Research Interest
My research lies at the intersection of epigenetics and cancer, integrating in vivo and in vitro kinase signaling biology, functional genomics, chromatin biochemistry and chemical biology to advance our understanding of cell signaling-chromatin connectivity.
Signaling to Chromatin
My primary research interest is dissecting the cellular signaling pathways, particularly those mediated by kinases and mutant kinases, that regulate chromatin dynamics in human cancers. I am deeply intrigued by how these signals converge in the nucleus to communicate with chromatin, modulating gene expression in response to intrinsic and extrinsic cues. By identifying chromatin-associated factors driving these changes, my work aims to uncover disease-specific mechanisms of cellular control and lay the groundwork for new, highly specific avenues for therapeutic intervention.

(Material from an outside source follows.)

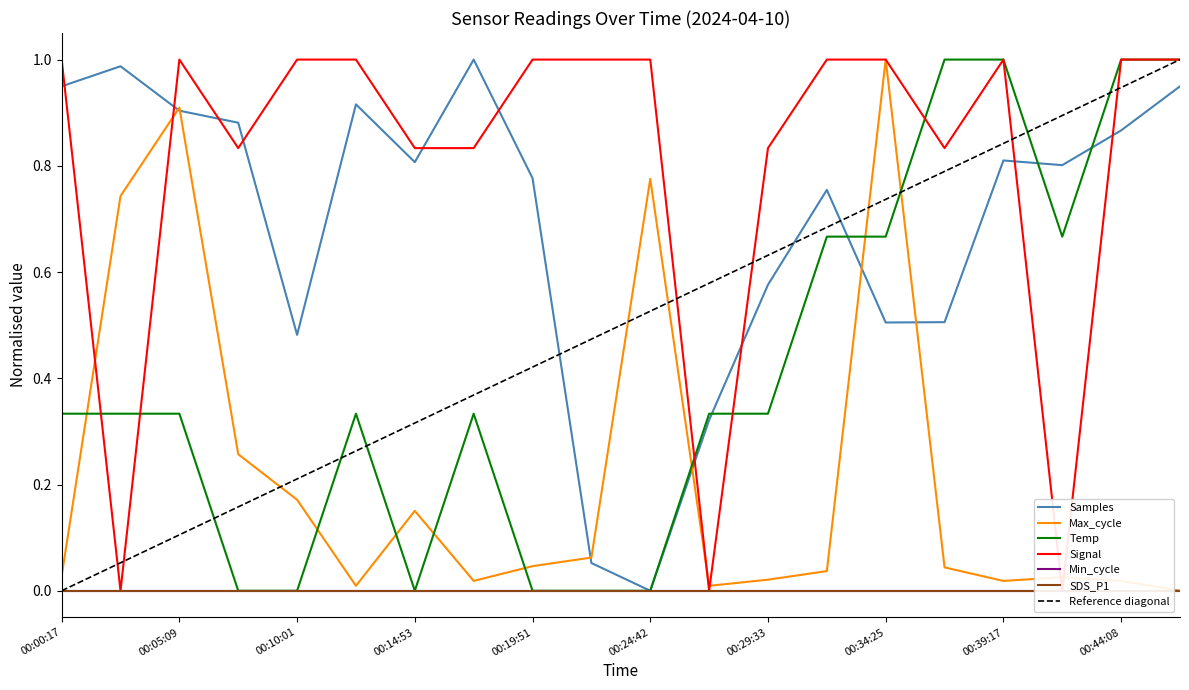

Is it true that Temp equals 1.0 at 00:46:35?

True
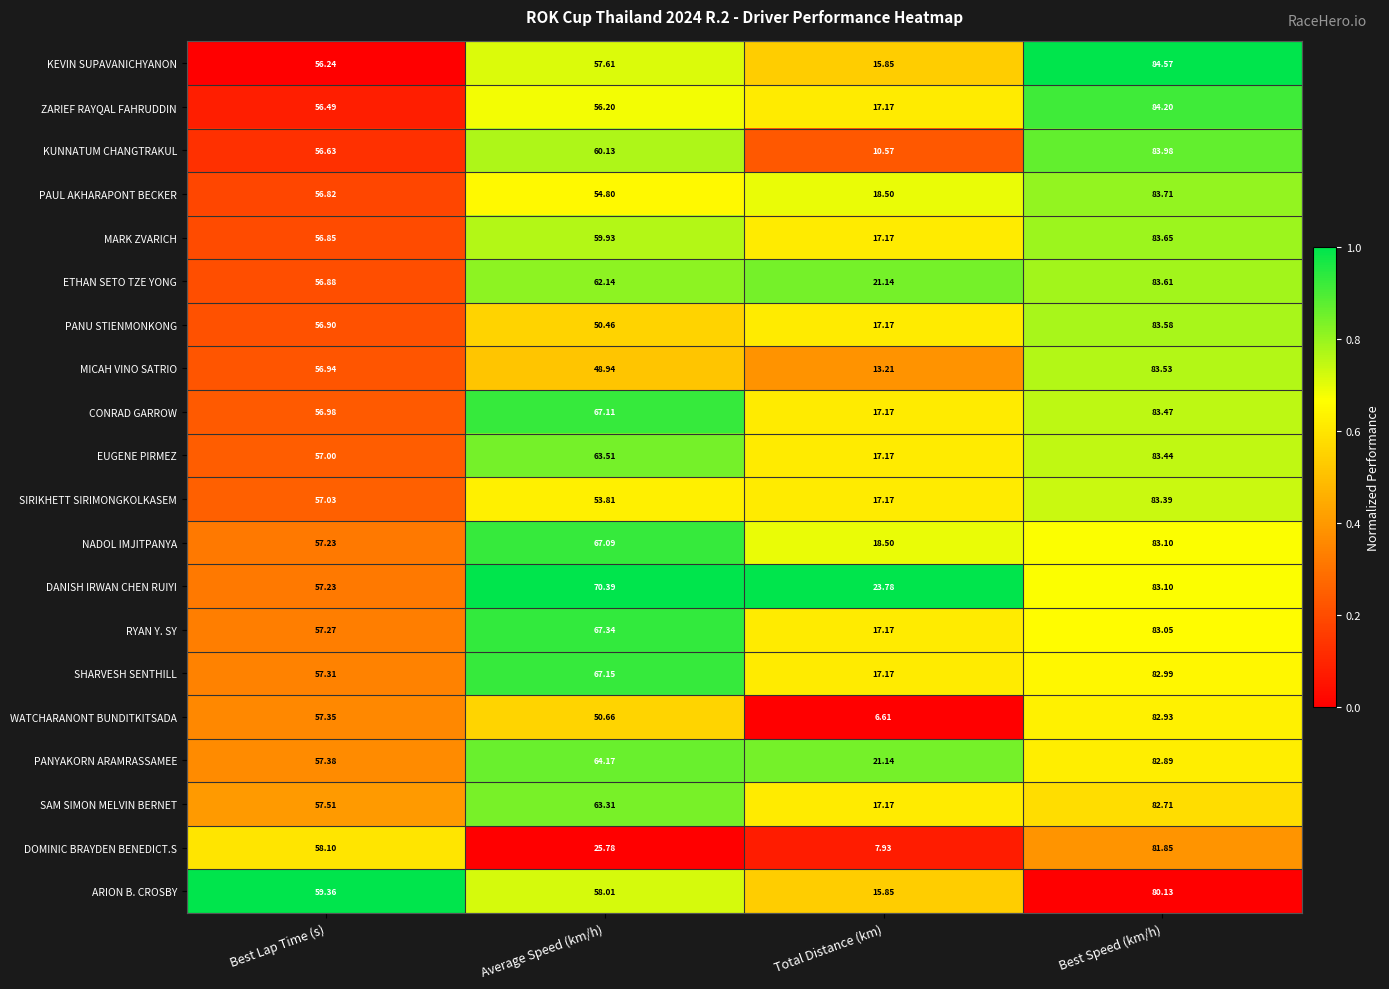

Which label corresponds to the smallest value in the chart?

Total Distance (km)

Decoding Cancer’s Diversity: Unraveling the Drivers of Tumor Heterogeneity
A key focus of my past research was understanding how genetic and cellular factors drive tumor heterogeneity, a hallmark of breast cancer - a complex disease, with tumors often displaying remarkable diversity not just between patients but even within the same tumor. We discovered that hyperactive PI3-kinase signaling mediated by mutations in the PIK3CA gene, which occur in over 30% of breast cancers, can reprogram breast cells, pushing them to revert to a multipotent stem-like state, fueling the growth of heterogeneous tumors. This discovery highlighted a crucial mechanism driving tumor heterogeneity in tissues. Furthermore, we showed that the tumor cell of origin dictates aggressiveness of breast cancer, as tumors that arose from breast luminal cells were more aggressive than those that expressed the same mutation in breast basal cells; emphasizing the impact of the cell of origin on tumor development.